When I was in 4th grade I started playing saxophone in the school band. To get an "A" for practicing we needed to practice 125 minutes per week. I never let myself practice less than 130 minutes per week, just so I would always have done better than the maximum time required required.
What does this mean? Probably that I was kind of an over achieving little kid, but more importantly it's a habit that seems kind of dorky when I look back on it, but it really was a good good for me. At the time I was a pretty good sax player (for a 4th grader). As I got older I lost that discipline and ended up being somewhat mediocre at a lot of things that I really cared about.
Recently Eileen and I have been keeping a "Good Habits List", basically a chart of things we should be doing regularly to be better people. I've been using mine to make sure I do things like practice piano and guitar, work out, read difficult, but interesting books, draw, and study. The practicing music has been especially rewarding.
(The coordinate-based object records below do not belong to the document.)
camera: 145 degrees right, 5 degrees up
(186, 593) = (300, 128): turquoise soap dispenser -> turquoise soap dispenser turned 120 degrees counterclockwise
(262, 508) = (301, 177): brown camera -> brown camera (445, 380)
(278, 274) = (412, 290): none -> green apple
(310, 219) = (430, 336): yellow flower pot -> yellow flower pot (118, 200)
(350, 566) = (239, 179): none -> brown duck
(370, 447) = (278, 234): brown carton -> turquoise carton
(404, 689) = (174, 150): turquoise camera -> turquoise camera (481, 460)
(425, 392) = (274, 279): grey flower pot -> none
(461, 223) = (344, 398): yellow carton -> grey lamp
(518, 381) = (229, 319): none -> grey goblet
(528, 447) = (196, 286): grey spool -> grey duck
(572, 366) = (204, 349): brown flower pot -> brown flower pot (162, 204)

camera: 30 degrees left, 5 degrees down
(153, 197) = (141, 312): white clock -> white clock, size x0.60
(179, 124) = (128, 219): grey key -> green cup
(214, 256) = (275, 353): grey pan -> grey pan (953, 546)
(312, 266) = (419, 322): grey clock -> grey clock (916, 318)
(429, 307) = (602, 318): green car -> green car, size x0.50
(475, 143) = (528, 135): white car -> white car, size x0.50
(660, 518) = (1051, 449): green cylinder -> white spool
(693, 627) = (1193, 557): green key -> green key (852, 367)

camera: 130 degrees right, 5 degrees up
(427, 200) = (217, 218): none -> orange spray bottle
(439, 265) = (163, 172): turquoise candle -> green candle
It's not that I haven't been playing guitar (or piano) in the past, but it's been a while since I've regularly PRACTICED either. I spent a lot of time either playing with the band, which was awesome or just noodling around while my brain was often thinking about something else. I've really been working on taking at least 30 minutes several times a week to really focus all my attention on what I'm playing. This means working on technique by running scales with a metronome, making sure I can play chords in any key cleanly, and slowing my playing down so that I don't just brush over sloppiness, but go back and fix it. This also means playing music by other people. I bought some Ben Folds Five sheet music and I've been working through song in that, breaking down hard parts into small chunks and working them out, playing single measure over and over until I can play them in the context of the full song, and then playing along with the song to work on dynamics and feel in my performance. I've been doing the same with guitar; conscious technical work and then learning songs and playing along with records.
These are things I should have been doing for a long time, but somehow I just got out of the habit and my playing has suffered because of it. I'm not putting in 8 hour practice sessions like a concert pianist, but reasonable sized chunks where I'm just focusing on playing better. Since I don't have a band any more and I my schedule is a lot more flexible this is a great time to really get myself into a good practice routine and build up my guitar and piano chops.
It feels like it's already paying off a bit. I've been able to see big progress in my piano playing and I'm remembering how fun it is to play along with songs on guitar. My fingers just feel more at home on the instruments. I've spent a lot of time in the past wishing that I was a better musician because I enjoy playing so much, it feels really good to be doing something about it.